If you live in Seattle and are ever downtown during the day, then you know this guy. He's been standing there, shouting at buses and cars most days since he was kicked out of his residence in the Frye Apartments, a subsidized housing development in Seattle. His name is Juan, he's mentally ill, and he's incredibly persistent. It's not just that he's been there at the same location, 6th and Pine, in Seattle, day after day, for years now. It's that his determination is unshakeable. He shouts the same message to whatever unfortunate vehicle happens to get stopped at the corner when the light changes. It sounds something like this:

"Everybody...in Seattle! Outsidah! Ah pee-po! Below below! The Seattle Police, they're COM-munist!"

It's like Starbucks or McDonalds: when you see one, you know what you're going to get. Each repetition every day every year has been exactly the same, the meter and rhythm, the intonation. I was once riding a bus and the bus-driver pulled up and at the light and repeated Juan's rant right along with him (We all chuckled, which inspired a woman sitting on the bus to say indignantly, "That man is braver than any of you people." Which I can't disagree with. But it was still kind of funny).

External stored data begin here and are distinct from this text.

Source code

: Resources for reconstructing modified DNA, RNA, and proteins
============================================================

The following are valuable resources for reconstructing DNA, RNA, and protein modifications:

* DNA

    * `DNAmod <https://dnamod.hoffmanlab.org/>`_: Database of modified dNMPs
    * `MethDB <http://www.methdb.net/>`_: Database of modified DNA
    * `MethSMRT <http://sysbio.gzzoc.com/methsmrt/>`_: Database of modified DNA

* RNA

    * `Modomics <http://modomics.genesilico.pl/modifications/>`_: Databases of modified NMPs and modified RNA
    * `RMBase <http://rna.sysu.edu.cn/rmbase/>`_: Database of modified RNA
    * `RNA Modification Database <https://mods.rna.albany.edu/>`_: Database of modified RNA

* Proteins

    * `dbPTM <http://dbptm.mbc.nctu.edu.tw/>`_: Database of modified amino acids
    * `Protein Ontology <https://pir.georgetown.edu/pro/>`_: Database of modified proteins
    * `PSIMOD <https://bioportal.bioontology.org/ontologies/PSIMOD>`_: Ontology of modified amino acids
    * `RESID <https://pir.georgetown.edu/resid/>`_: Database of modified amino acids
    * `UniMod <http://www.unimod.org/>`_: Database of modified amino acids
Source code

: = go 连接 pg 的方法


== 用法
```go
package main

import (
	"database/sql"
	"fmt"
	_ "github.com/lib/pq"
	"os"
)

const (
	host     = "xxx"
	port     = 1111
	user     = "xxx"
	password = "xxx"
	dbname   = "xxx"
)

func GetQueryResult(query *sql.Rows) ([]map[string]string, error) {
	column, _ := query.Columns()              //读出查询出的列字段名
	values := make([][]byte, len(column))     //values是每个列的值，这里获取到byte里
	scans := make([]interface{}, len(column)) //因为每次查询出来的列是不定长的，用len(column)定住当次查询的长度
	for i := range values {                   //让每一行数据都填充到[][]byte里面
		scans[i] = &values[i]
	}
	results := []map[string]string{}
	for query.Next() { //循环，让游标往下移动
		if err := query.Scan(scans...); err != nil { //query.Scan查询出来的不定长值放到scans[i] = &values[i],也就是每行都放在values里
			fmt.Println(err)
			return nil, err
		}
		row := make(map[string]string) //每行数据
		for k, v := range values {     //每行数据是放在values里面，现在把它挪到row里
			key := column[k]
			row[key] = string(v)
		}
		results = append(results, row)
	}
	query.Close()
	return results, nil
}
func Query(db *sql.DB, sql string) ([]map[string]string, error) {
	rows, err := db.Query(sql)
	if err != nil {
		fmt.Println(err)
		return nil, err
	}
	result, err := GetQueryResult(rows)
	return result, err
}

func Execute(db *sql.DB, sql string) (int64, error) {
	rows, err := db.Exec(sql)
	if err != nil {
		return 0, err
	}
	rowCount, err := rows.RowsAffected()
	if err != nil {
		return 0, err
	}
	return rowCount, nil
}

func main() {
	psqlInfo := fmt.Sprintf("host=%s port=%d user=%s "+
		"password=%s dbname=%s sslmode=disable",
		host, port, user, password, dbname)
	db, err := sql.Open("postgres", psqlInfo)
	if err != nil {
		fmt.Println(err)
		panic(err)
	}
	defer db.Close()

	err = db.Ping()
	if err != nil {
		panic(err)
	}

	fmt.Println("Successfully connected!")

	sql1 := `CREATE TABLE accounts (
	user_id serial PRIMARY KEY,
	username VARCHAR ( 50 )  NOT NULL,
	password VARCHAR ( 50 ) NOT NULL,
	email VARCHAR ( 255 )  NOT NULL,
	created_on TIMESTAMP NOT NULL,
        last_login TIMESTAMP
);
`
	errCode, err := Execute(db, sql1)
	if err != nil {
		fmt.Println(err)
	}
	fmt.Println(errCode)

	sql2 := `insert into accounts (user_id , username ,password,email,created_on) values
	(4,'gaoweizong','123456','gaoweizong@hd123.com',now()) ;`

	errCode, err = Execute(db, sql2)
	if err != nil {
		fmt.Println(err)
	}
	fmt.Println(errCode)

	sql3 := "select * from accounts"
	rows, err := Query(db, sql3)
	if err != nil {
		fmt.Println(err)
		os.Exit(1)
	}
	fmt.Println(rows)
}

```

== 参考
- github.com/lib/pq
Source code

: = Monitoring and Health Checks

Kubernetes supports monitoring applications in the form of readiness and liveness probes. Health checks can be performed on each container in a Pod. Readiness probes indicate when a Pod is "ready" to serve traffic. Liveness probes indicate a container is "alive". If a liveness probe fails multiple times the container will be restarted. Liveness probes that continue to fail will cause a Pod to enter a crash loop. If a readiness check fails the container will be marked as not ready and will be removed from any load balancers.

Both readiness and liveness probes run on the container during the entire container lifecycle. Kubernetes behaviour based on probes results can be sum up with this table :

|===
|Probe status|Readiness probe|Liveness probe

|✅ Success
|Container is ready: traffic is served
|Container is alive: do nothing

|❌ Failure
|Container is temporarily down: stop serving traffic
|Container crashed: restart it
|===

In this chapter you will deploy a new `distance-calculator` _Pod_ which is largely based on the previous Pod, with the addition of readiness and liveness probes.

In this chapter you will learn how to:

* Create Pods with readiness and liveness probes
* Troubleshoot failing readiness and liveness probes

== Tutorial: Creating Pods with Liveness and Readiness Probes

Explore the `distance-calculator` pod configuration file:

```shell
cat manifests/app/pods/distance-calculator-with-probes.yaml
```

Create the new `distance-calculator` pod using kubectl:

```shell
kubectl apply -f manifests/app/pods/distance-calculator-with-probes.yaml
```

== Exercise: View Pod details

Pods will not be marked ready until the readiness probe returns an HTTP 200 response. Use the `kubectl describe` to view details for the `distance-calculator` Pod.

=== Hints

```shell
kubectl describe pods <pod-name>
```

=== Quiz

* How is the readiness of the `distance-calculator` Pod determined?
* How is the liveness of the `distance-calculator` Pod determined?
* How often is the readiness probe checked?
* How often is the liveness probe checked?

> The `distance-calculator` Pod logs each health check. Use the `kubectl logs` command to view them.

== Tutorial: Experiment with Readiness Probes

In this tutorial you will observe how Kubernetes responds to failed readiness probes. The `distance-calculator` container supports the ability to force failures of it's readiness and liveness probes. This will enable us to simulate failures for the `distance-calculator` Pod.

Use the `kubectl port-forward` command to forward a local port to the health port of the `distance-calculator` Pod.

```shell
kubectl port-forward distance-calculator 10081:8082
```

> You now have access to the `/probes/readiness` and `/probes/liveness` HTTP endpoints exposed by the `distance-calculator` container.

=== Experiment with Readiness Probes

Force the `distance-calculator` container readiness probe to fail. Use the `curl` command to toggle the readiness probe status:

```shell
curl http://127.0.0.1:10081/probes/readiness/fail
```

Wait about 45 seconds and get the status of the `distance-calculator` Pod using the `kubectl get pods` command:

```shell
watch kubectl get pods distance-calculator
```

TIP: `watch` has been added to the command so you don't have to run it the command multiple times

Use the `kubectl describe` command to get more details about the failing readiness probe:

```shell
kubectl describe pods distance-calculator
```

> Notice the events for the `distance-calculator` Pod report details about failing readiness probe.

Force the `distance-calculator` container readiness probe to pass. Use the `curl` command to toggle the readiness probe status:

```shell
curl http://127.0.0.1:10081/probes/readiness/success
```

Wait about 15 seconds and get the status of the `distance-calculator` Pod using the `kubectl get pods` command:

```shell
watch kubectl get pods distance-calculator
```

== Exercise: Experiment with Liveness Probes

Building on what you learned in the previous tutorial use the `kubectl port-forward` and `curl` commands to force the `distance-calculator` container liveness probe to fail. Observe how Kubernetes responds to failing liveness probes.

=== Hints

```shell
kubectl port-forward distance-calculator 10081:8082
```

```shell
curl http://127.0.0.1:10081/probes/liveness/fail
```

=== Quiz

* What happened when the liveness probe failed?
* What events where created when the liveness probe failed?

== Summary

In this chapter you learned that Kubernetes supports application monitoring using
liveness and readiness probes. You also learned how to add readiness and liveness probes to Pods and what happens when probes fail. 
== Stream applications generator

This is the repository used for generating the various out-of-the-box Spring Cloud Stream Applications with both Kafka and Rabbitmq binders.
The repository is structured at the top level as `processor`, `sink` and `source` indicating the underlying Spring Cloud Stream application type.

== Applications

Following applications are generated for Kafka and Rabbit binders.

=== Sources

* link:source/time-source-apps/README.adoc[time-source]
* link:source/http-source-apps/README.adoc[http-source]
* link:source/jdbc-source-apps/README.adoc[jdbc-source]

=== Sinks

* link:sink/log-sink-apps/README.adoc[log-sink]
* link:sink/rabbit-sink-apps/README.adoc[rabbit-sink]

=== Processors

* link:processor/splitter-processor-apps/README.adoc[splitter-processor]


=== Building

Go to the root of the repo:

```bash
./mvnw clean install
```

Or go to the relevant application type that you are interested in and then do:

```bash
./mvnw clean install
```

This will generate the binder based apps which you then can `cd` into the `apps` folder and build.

I've wondered what the world looks like out of the eyes of..insert your own musings on the nature of mental illness here. Consider the way in which we deal with it in our society, on a socio-scientific and spiritual level. Tie in the effect of the conservative hack-job of social welfare that was performed by Ronald Reagan in the 80's and how he literally and figuratively created "the homeless." I would have done this for you, but it's time you stopped drafting in my wake and held your own for awhile. Also, I'm lazy. Anyway, back to the regularly scheduled program....with the chicken and five yards of surgical tubing. It's truly a profound lesson about interconnectedness and the true nature of being.

I ride the bus through downtown to work in the morning, which is usually when I see Juan. I'd been away for a while, so yesterday morning was the first time I saw him for awhile. He's still there with the same sign, but all of sudden, he's mixing it up: "Below-below! Below-below! Everybody in Seattle! Everybody! Everybody! Ah peepo! Ah peepo! Below-below! Below-below!" It's like suddenly something shifted and he found a new rhythm. He's singing a different tune. He's downloaded and installed the latest security patch. He's made some new playlists for the iPod (no, no, wait...this is going to get funny any second now). It wasn't a big cosmic shift or nothing, but it was enough to move the otherwise intrasigent and immovable, just a little bit. Big change is afoot, I tell you what.